SSGD
This page contains my reading notes on
Proposed SSGD framework
Typically, a loss function for a neural network function is as follows:
\underset{\theta}{\min} J({\boldsymbol{\theta}}) + \lambda G(\boldsymbol{\theta})
In which, J({\boldsymbol{\theta}}) is the accuracy loss function and G(\boldsymbol{\theta}) is the regularization function.
In the SSR literature, G(·) is usually referred to as the general diversity measure that serves as an alternative to the L_0 “norm” for encouraging sparsity.
We further define a separable diversity measure that has the form
G(\theta) = \sum g(\theta_i)
where g(·) has the following properties:
- g(u) is symmetric.
- g(\lvert u \rvert) is monotonically increasing with \lvert u \rvert.
- g(u) is finite.
- g(u) is strictly concave in \lvert u \rvert or u^2.
Any function that holds the above properties is a candidate for effective SSR algorithm and thus a candidate for the proposed SSGD framework.
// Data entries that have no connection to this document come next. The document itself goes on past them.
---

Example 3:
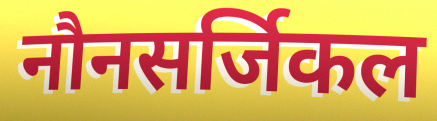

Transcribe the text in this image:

नौनसर्जिकल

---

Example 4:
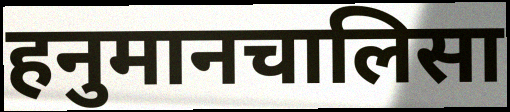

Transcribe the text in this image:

हनुमानचालिसा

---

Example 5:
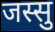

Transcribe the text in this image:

जस्सुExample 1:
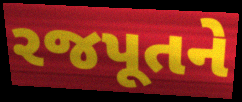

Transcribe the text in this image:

રજપૂતને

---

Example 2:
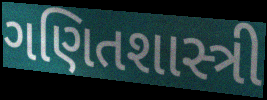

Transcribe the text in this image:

ગણિતશાસ્ત્રી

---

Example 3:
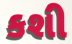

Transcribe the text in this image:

કશી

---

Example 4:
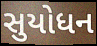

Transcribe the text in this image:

સુયોધન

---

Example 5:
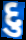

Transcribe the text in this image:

દુ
Iterative reweighting frameworks.
Iterative reweighted l_2 and l_1 frameworks are two popular frameworks in SSR literature to solve the above problem.
For each timestamp t, we have these two target functions to minimize, respectively for l_2 and l_1 frameworks:
\underset{\theta}{\min} J({\boldsymbol{\theta}}) + \lambda \lVert \boldsymbol{\Omega}\boldsymbol{\theta} \rVert_2^2
\underset{\theta}{\min} J({\boldsymbol{\theta}}) + \lambda \lVert \boldsymbol{\Omega}\boldsymbol{\theta} \rVert_1
where \Omega is a vector of w_i, which is pre-computed based on \theta_i as discussed below and \theta_i is the variable that we are solving for.
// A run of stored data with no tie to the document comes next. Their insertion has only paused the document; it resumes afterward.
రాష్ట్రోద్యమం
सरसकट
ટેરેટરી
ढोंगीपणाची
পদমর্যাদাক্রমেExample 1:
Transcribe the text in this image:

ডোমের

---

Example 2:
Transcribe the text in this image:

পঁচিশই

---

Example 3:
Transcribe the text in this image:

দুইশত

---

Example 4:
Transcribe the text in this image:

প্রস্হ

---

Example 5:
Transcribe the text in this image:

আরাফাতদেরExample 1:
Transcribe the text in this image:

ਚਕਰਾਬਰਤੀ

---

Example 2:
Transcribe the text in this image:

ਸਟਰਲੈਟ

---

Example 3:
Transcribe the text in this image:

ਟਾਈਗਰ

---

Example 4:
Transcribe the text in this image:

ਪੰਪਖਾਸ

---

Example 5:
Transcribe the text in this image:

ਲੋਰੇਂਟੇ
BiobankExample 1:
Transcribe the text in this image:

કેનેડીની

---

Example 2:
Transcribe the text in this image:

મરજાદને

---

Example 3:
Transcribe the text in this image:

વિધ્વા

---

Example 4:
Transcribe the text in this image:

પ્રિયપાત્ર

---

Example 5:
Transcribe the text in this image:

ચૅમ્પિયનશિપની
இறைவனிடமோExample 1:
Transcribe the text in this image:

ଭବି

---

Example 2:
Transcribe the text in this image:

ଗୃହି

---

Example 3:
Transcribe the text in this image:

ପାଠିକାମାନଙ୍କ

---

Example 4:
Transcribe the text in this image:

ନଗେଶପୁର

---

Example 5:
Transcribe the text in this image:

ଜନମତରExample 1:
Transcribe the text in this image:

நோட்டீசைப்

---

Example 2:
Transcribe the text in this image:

In both cases, they need to satisfy g(u)=f(u^2) and g(u)=f(|u|) respectively, where f(z) is concave for z \in R_+.
In each iteration, after \theta_i is solved, we can use it to update w_i. Their update rules for l_2 and l_1 frameworks are:
w_i = \bigg( \frac{\textrm{d}f(z)}{\textrm{d}z} \bigg) ^{-\frac{1}{2}} \mathrm{where} \; z=\theta_i^2
w_i = \bigg( \frac{\textrm{d}f(z)}{\textrm{d}z} \bigg) ^{-1} \mathrm{where} \; z=\lvert \theta_i \rvert
Log-sum as the diversity measure
Log-sum penalties for the reweighted l_2 and l_1 frameworks:
g(\theta_i) = \log(\theta_i^2 + \epsilon)
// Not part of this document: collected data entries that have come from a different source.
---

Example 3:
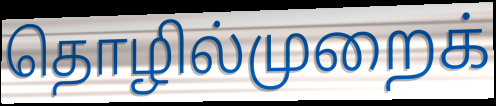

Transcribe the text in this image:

தொழில்முறைக்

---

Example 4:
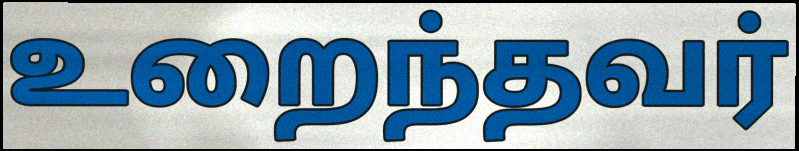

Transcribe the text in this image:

உறைந்தவர்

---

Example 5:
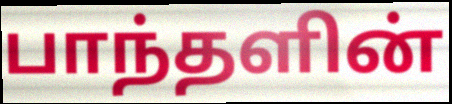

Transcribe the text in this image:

பாந்தளின்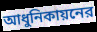
আধুনিকায়নের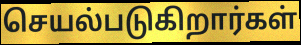
செயல்படுகிறார்கள்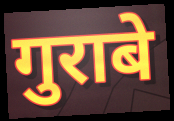
गुराबेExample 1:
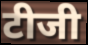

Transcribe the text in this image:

टीजी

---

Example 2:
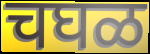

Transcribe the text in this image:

चघळ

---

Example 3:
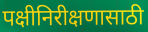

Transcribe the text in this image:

पक्षीनिरीक्षणासाठी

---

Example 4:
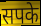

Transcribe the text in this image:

सपके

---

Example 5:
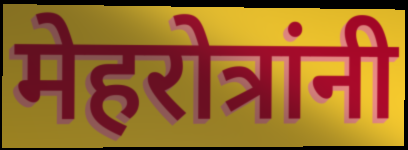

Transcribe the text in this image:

मेहरोत्रांनी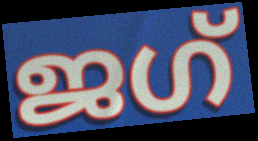
ജഗ്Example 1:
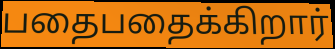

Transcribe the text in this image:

g(\theta_i) = \log(\lvert \theta_i \rvert + \epsilon)
where \epsilon > 0 and smaller \epsilon induces stronger sparsity.
Their w_i can be computed as:
w_i = (\theta_i^2 + \epsilon) ^ \frac{1}{2}
w_i = \lvert \theta_i \rvert + \epsilon
SSGD: Sparsity-promoting Stochastic Gradient Descent
Sparsity-promoting matrix store all the coefficients that can be multiplied with the gradient for each parameter during gradient descent update to promote sparsity.
The coefficient can be obtained from w_i by
s_i = \frac{w_i^2}{\frac{1}{|\mathcal{I}^k|} \sum_{j\in \mathcal{I}^k} w_j^2} \mathrm{, for} \; i \in \mathcal{I}^k
where \mathcal{I}^k is the set of parameters (weights) in layer k and |\mathcal{I}^k| is the number of parameters in the layer k.
Complete SSGD training algorithm for DNN:
Apply one of the general diversity measure in the loss function.
And for each gradient update: 1. Compute scaling factors: w_i based on \theta_i. 2. Compute s_i by the equation above. 3. Update parameters: \theta_i = \theta_i - \mathrm{lr} \times s_i \times \nabla_i, where \nabla_i is the gradient for \theta_i.